Economic and social development is not the only purpose for which advocates have suggested using innovative sources of financing.  When developed countries committed themselves to mobilizing $100 billion a year by 2020 to climate change mitigation and adaptation, a search which had been underway for several years to identify additional sources of financing received stronger motivation.  The SG’s High-level Advisory Group on Climate Change Financing considered a new issue of Special Drawing Rights and a tax on financial transactions as potential sources of finance, but thought there were too many political and technical impediments to their adoption.

There have been a number of other scholarly studies, studies by the European Commission and other multilateral organisations including the IMF into various types of innovative sources of financing.

Characteristics of innovative sources of finance often include:

  • Additionality to existing sources of ODA
  • That they are initiated through inter-governmental action and require international cooperation
  • Many have become feasible because of the growth of international markets
  • They are generally focused on taxing what is damaging – the ‘bads’ – or supporting what is constructive – funding public ‘goods’.
  • The public resistance to them is often relatively low, though interest groups such as banks or pharmaceutical companies are likely to be hostile
  • The revenue can be hypothecated – to achieve a particular end in health or education – which increases political acceptability
  • Governance is often multipartite including representatives of donor and recipient governments, philanthropists, business and civil society

Since there are great differences in the characteristics of sources classified as generating innovative finance the concept has become difficult to define.  In any case, once a new means of generating an additional form of finance has become established it is clearly no longer innovative.

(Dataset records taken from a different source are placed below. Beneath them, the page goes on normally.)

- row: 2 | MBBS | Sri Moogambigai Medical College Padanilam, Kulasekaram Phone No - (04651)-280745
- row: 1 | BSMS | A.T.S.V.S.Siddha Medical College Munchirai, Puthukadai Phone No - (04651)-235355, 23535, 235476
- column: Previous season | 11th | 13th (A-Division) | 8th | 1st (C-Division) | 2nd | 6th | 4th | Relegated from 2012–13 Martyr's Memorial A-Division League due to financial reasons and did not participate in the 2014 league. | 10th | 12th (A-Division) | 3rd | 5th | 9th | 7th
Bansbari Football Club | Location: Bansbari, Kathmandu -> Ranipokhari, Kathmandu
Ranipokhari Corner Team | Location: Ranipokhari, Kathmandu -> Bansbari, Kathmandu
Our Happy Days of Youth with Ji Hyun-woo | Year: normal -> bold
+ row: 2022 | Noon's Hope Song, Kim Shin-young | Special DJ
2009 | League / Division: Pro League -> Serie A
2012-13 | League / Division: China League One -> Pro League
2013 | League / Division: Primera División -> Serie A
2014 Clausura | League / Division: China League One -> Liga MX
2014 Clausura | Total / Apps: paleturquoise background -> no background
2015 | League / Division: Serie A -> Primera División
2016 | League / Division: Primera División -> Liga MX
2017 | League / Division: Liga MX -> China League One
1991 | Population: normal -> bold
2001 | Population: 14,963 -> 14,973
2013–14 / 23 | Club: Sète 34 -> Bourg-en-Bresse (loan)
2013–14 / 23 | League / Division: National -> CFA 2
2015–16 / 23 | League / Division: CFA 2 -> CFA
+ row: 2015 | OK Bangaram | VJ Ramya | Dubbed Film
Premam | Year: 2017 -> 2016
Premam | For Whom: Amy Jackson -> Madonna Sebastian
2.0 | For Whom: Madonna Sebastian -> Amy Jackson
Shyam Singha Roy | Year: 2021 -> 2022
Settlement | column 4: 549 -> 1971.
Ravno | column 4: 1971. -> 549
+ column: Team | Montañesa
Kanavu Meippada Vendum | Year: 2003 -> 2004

So is the term useful?  One answer to that question is to simply regard ‘innovative finance for development’ as a disguise which had a political value at the time it was introduced – and which perhaps still does – but which is never likely to be defined to everyone’s satisfaction because those who use it have such different interests and frameworks.

The essential requirement in this discussion is that it be in the context of commitment to generation of the additional revenue which is essential to coping with the two major global chronic crises – that a sixth of the global population lives in absolute poverty, and that all humankind is threatened with the destructive consequences of greenhouse gas emissions.  Achievement of the MDGs and of effective climate change mitigation and adaptation are necessary for the wellbeing of all people.

Professor John Langmore is attending the High-level Dialogue as a representative of the Academic Council for the UN System.  He was Director of the UN Division for Social Policy and Development at the time of the special session of the General Assembly for social development in June 2000.

About the author/s

John Langmore
John Langmore is a Professorial Fellow in the School of Social and Political Sciences at the University of Melbourne.

Between 1963 and 1976 he worked in Papua New Guinea as a public servant and university lecturer where he led the preparation of the first national plan.

Between 1976 and 1984 he was an economic advisor to the Australian Parliamentary Labor Party and with Ralph Willis proposed the negotiation of the Accord. In 1984 he was elected to the House of Representatives and was later re-elected four times for the ACT seat of Fraser. He chaired the committee which planned the first comprehensive committee system for the House of Representatives. Amongst the Caucus and House committees he chaired were inquiries on the national infrastructure, the Bretton Woods institutions, Australia’s current account; the environment; and the Australian Capital Territory.

He retired from parliament in 1996 to become Director of the UN Division for Social Policy and Development in New York for five years and then Representative of the International Labour Organization to the United Nations for two. He was responsible for the organisation of the 24th special session of the General Assembly which was the first world conference to agree on the global target for halving serious poverty by 2015.